A l’image des dernières Classiques qui ont juste été magnifiques avec des équipiers qui effectuaient un boulot de folie pour un ou deux leaders. Quand je repense aux championnats du monde… ouahh ! C’était génial et pas seulement parce que je suis pote avec Julian. La ferveur du public belge était incroyable. J’ai vibré comme rarement devant le spectacle qu’ils proposaient tous.

Quels sont les coureurs qui vous ont le plus enthousiasmé en 2021 ?

Depuis mon poste d’observation, j’ai vraiment aimé voir Alaphilippe, Van der Poel, Van Aert et compagnie courir sans se poser de questions. Leur approche du cyclisme est rafraichissante.

Sur le Tour, voir Van Aert gagner au Ventoux, un contre-la-montre et l’étape des Champs-Elysées, c’est extraordinaire. Avec eux, rien n’est écrit à l’avance ! Même lorsqu’il était en jaune en 2019, Julian (Alaphilippe) me demandait ce qu’on ferait en arrivant sur Paris ! Ils ne se prennent pas la tête et refusent d’être attentistes.

Auriez-vous aimé être dans ce peloton-là ?

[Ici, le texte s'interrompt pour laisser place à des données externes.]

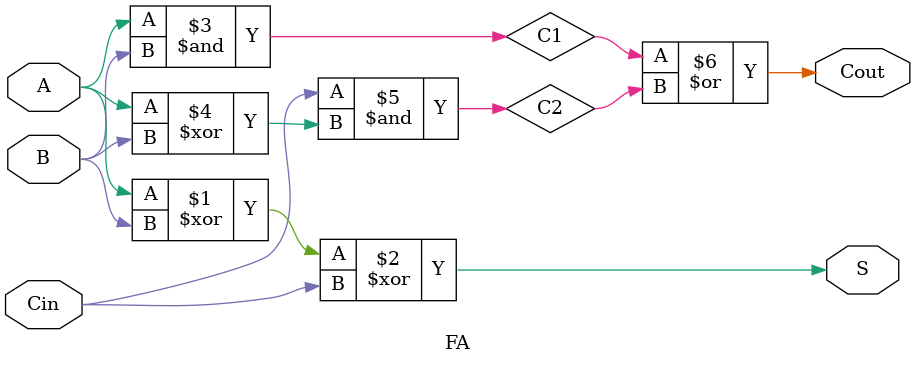
<source format=v>
module FA(A, B, Cin, S, Cout);
  // Input ports:
  input A, B, Cin; // A and B are the two input bits, Cin is the carry-in bit

 
  output S, Cout; // S is the sum output, Cout is the carry-out output

 
  wire C1, C2; // C1 and C2 are intermediate wires to store partial carry values

  assign S = A ^ B ^ Cin;

  assign C1 = A & B;
  assign C2 = Cin & (A ^ B);

  
  assign Cout = C1 | C2;

endmodule
</source>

Non, mais pour d’autres raisons. J’ai toujours été un peu à la marge avec un problème, celui d’envisager le vélo comme un espace de liberté. Si j’ai arrêté, c’est qu’à la fin, je ne m’y retrouvais plus. Rouler avec des capteurs de puissance et aborder les courses avec un rôle très précis, quitte à abandonner une fois le boulot effectué, cette approche très Formule 1 avec un gros feed-back, ça ne me correspondait pas.

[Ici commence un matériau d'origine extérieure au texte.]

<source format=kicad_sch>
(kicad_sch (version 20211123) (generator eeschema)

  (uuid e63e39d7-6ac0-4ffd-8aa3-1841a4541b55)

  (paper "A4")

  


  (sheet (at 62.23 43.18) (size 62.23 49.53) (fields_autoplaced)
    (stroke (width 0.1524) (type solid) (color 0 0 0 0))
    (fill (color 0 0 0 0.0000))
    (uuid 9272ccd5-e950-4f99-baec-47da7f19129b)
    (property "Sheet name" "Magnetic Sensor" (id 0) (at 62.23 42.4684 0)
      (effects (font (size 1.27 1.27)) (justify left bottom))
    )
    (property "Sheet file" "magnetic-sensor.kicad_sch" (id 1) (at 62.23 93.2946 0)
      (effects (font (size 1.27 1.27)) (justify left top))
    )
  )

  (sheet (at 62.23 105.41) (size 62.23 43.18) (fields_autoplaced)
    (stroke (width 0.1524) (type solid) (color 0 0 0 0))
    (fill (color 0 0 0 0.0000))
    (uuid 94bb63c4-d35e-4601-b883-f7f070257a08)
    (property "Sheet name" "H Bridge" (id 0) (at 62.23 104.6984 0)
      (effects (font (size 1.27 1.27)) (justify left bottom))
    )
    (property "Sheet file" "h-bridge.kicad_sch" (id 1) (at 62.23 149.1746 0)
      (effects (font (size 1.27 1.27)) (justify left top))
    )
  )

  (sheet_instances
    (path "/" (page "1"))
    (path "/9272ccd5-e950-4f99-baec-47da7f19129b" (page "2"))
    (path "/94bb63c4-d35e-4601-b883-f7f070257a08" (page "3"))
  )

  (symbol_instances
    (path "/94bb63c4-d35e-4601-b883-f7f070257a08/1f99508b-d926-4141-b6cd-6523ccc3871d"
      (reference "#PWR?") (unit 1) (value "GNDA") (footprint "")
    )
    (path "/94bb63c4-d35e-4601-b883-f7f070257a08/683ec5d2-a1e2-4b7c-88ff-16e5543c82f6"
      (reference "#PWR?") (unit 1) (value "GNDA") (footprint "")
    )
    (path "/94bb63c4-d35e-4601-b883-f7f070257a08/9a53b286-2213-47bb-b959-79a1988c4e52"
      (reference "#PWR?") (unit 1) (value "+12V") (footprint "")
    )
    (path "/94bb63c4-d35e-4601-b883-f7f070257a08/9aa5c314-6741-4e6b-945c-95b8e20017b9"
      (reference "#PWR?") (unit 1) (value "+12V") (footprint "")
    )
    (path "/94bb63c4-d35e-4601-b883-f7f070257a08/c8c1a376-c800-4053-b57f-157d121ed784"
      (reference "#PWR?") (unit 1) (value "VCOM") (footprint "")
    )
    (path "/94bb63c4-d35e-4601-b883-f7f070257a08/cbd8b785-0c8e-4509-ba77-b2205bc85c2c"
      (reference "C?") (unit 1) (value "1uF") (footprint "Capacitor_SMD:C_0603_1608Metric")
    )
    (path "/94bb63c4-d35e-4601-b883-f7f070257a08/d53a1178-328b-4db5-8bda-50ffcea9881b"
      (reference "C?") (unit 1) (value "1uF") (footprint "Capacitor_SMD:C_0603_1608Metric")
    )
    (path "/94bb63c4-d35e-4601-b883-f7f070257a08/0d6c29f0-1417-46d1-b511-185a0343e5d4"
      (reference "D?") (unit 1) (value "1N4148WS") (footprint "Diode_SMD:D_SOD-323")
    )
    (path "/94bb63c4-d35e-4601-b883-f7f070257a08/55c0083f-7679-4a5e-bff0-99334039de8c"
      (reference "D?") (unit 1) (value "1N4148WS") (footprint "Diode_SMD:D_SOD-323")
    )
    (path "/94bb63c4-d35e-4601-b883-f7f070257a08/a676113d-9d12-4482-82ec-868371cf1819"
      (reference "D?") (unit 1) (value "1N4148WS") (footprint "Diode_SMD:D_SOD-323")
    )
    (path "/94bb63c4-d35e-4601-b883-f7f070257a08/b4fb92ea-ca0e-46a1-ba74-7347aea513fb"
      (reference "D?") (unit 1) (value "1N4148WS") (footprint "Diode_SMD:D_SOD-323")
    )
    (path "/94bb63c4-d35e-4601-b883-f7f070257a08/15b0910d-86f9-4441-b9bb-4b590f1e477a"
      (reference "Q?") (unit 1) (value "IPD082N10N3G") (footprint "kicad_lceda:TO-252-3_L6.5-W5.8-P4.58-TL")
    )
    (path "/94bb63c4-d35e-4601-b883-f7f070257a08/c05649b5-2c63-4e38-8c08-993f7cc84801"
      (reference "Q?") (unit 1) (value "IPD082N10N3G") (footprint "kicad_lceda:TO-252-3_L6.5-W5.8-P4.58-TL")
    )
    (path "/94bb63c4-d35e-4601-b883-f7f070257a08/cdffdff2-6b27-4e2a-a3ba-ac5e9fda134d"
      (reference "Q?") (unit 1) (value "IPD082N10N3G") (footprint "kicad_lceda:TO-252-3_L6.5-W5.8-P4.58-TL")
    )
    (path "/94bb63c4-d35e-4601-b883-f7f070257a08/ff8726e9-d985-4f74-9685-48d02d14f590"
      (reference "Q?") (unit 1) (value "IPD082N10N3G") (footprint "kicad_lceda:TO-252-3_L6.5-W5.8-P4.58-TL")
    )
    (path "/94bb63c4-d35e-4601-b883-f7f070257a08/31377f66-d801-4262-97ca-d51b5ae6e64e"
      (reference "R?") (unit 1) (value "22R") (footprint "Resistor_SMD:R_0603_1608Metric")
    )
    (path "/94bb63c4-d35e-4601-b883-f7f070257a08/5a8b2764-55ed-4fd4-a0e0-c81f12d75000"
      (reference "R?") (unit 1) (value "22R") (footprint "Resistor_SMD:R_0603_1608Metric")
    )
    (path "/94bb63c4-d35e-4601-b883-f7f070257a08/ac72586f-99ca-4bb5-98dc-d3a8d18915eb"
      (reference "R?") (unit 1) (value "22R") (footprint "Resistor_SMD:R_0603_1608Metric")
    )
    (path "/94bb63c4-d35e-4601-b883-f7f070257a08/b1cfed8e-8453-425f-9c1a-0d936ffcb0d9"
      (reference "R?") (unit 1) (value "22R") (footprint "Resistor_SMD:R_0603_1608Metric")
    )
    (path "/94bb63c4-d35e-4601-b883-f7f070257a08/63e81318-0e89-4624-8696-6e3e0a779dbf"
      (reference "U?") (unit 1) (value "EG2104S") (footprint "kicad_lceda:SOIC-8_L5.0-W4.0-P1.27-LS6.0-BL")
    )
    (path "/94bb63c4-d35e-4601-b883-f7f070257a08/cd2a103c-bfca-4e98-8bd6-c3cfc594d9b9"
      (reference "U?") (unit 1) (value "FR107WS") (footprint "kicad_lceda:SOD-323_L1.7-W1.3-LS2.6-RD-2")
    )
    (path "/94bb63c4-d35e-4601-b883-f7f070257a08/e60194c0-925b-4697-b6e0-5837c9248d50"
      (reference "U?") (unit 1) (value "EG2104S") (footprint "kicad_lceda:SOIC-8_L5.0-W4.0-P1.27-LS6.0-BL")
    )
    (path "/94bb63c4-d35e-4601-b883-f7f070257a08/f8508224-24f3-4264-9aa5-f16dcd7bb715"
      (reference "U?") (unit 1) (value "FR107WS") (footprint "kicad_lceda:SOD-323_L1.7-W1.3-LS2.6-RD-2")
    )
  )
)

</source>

Yoann Offredo attend le prochain vainqueur du Tour de France

Comme observateur, commentateur, pour vibrer encore davantage, attendez-vous, vous aussi, la possibilité de vous enthousiasmer pour un vainqueur du Tour… français ?

On est toujours en quête d’un successeur… de Noah ou d’Hinault ! Le fait est que les Français sont en train de se mettre au diapason des meilleures équipes étrangères, en s’adaptant aux exigences du cyclisme moderne. Les équipes françaises se structurent, avec des centres de formation, des Conti, des jeunes qui ont accès à des cellules de recherche et de développement.

A l’avenir, on devrait voir de plus en plus de coureurs français à leur avantage. C’est déjà le cas… mais de là à gagner le Tour. Quoi qu’il en soit, on doit être derrière eux comme on l’a tous été derrière Guillaume Martin en 2021.

Croyez-vous que Pogacar peut faire la passe de trois sur le Tour ?

Il a gagné très vite ses deux premiers Tours, très jeune, mais la concurrence ne fait qu’augmenter avec des talents qui arrivent de partout. Cette année, on n’est pas à l’abri de voir la hiérarchie évoluer.

Au profit d’un Français ?

Je ne crois pas que ce soit pour cette génération-là. Par leurs prises de position, leur engagement, leurs résultats, les Bardet, Pinot, ont servi de tremplin pour donner l’impulsion à la génération suivante, celle de Champoussin.